▶ [WHAT NEEDS TO BE DONE]: The answer must be a single number: how many lines below contain "environment".

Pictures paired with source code
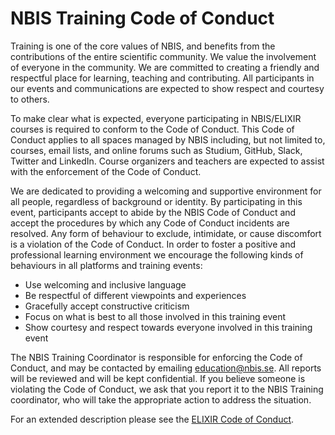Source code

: # NBIS Training Code of Conduct

Training is one of the core values of NBIS, and benefits from the contributions
of the entire scientific community. We value the involvement of everyone in the
community. We are committed to creating a friendly and respectful place for
learning, teaching and contributing. All participants in our events and
communications are expected to show respect and courtesy to others.

To make clear what is expected, everyone participating in NBIS/ELIXIR courses
is required to conform to the Code of Conduct. This Code of Conduct applies to
all spaces managed by NBIS including, but not limited to, courses, email lists,
and online forums such as Studium, GitHub, Slack, Twitter and LinkedIn. Course
organizers and teachers are expected to assist with the enforcement of the Code
of Conduct.

We are dedicated to providing a welcoming and supportive environment for all
people, regardless of background or identity. By participating in this event,
participants accept to abide by the NBIS Code of Conduct and accept the
procedures by which any Code of Conduct incidents are resolved. Any form of
behaviour to exclude, intimidate, or cause discomfort is a violation of the
Code of Conduct. In order to foster a positive and professional learning
environment we encourage the following kinds of behaviours in all platforms and
training events:

 * Use welcoming and inclusive language
 * Be respectful of different viewpoints and experiences
 * Gracefully accept constructive criticism
 * Focus on what is best to all those involved in this training event
 * Show courtesy and respect towards everyone involved in this training event

The NBIS Training Coordinator is responsible for enforcing the Code of Conduct,
and may be contacted by emailing [education@nbis.se](mailto:education@nbis.se).
All reports will be reviewed and will be kept confidential. If you believe
someone is violating the Code of Conduct, we ask that you report it to the NBIS
Training coordinator, who will take the appropriate action to address the
situation.

For an extended description please see the [ELIXIR Code of Conduct](https://elixir-europe.org/events/code-of-conduct).
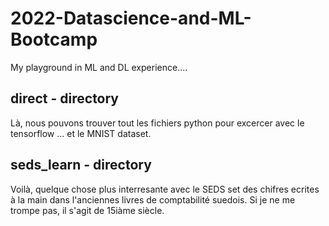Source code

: # 2022-Datascience-and-ML-Bootcamp
 
My playground in ML and DL experience....

## direct - directory
Là, nous pouvons trouver tout les fichiers python pour excercer avec le tensorflow
... et le MNIST dataset.

## seds_learn - directory
Voilà, quelque chose plus interresante avec le SEDS set des chifres ecrites à la main 
dans l'anciennes livres de comptabilité suedois. Si je ne me trompe pas, il s'agit de 15iàme 
siècle.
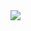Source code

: <img align="centre" src="https://cdn.discordapp.com/attachments/682711834892959816/804963687894482954/tenor.gif">

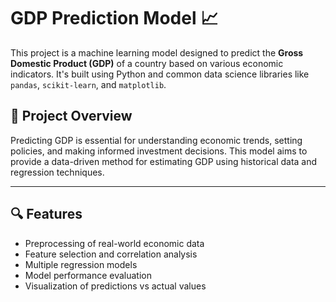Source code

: # GDP Prediction Model 📈

This project is a machine learning model designed to predict the **Gross Domestic Product (GDP)** of a country based on various economic indicators. It's built using Python and common data science libraries like `pandas`, `scikit-learn`, and `matplotlib`.

## 📌 Project Overview

Predicting GDP is essential for understanding economic trends, setting policies, and making informed investment decisions. This model aims to provide a data-driven method for estimating GDP using historical data and regression techniques.

---

## 🔍 Features

- Preprocessing of real-world economic data
- Feature selection and correlation analysis
- Multiple regression models 
- Model performance evaluation 
- Visualization of predictions vs actual values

▶ [ANSWER BOX]: 2